◆ REQUIREMENT
Begin with the line in which "Apr 13, 2021 • 3 Likes • 1 commen" appears and end with the final line of the entries. Retype each one exactly and add nothing.

SUPPLIED MATERIAL START

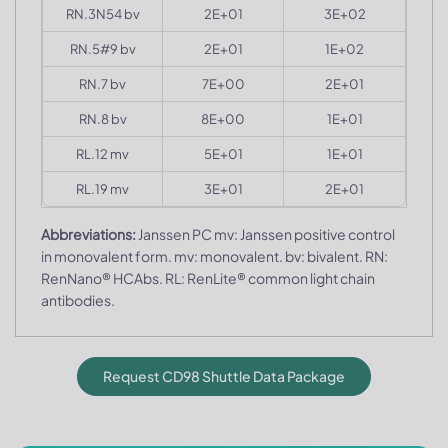
RN.3N54 bv
2E+01
3E+02
RN.5#9 bv
2E+01
1E+02
RN.7 bv
7E+00
2E+01
RN.8 bv
8E+00
1E+01
RL.12 mv
5E+01
1E+01
RL.19 mv
3E+01
2E+01
Abbreviations:
Janssen PC mv: Janssen positive control
in monovalent form. mv: monovalent. bv: bivalent. RN:
RenNano® HCAbs. RL: RenLite® common light chain
antibodies.
Request CD98 Shuttle Data Package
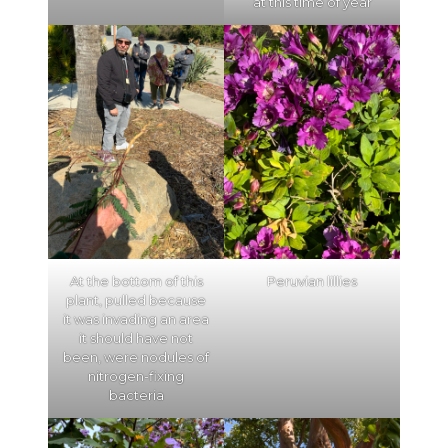
at this time of year
At the bottom of this
Peruvian lillies
plant, pulled because
it was invading an area
it should have not
been, were nodules of
nitrogen-fixing
bacteria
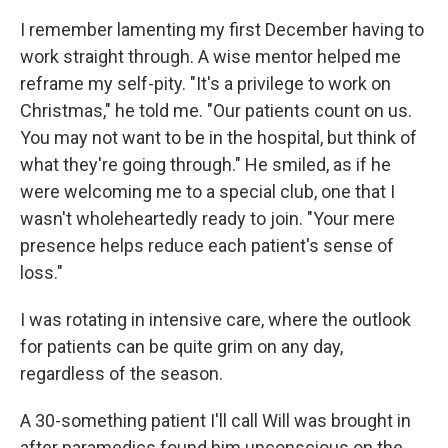
I remember lamenting my first December having to
work straight through. A wise mentor helped me
reframe my self-pity. "It's a privilege to work on
Christmas," he told me. "Our patients count on us.
You may not want to be in the hospital, but think of
what they're going through." He smiled, as if he
were welcoming me to a special club, one that I
wasn't wholeheartedly ready to join. "Your mere
presence helps reduce each patient's sense of
loss."
I was rotating in intensive care, where the outlook
for patients can be quite grim on any day,
regardless of the season.
A 30-something patient I'll call Will was brought in
after paramedics found him unconscious on the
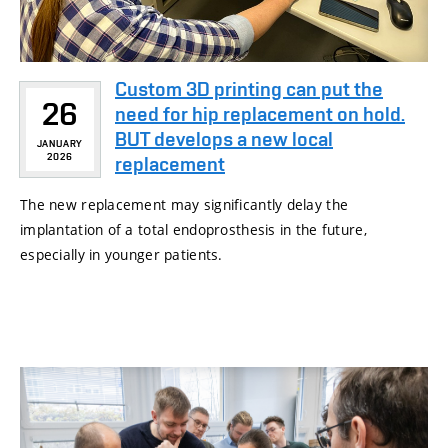
Custom 3D printing can put the
26
need for hip replacement on hold.
BUT develops a new local
JANUARY
2026
replacement
The new replacement may significantly delay the
implantation of a total endoprosthesis in the future,
especially in younger patients.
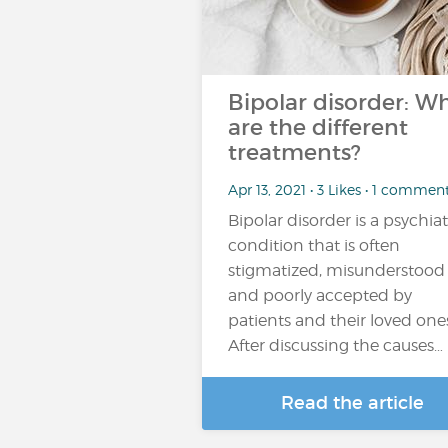
Bipolar disorder: W
are the different
treatments?
Apr 13, 2021 • 3 Likes • 1 commen
Bipolar disorder is a psychiat
condition that is often
stigmatized, misunderstood
and poorly accepted by
patients and their loved one
After discussing the causes…
Read the article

SUPPLIED MATERIAL END

◆ RESPONSE
Apr 13, 2021 • 3 Likes • 1 commen
Bipolar disorder is a psychiat
condition that is often
stigmatized, misunderstood
and poorly accepted by
patients and their loved one
After discussing the causes…
Read the article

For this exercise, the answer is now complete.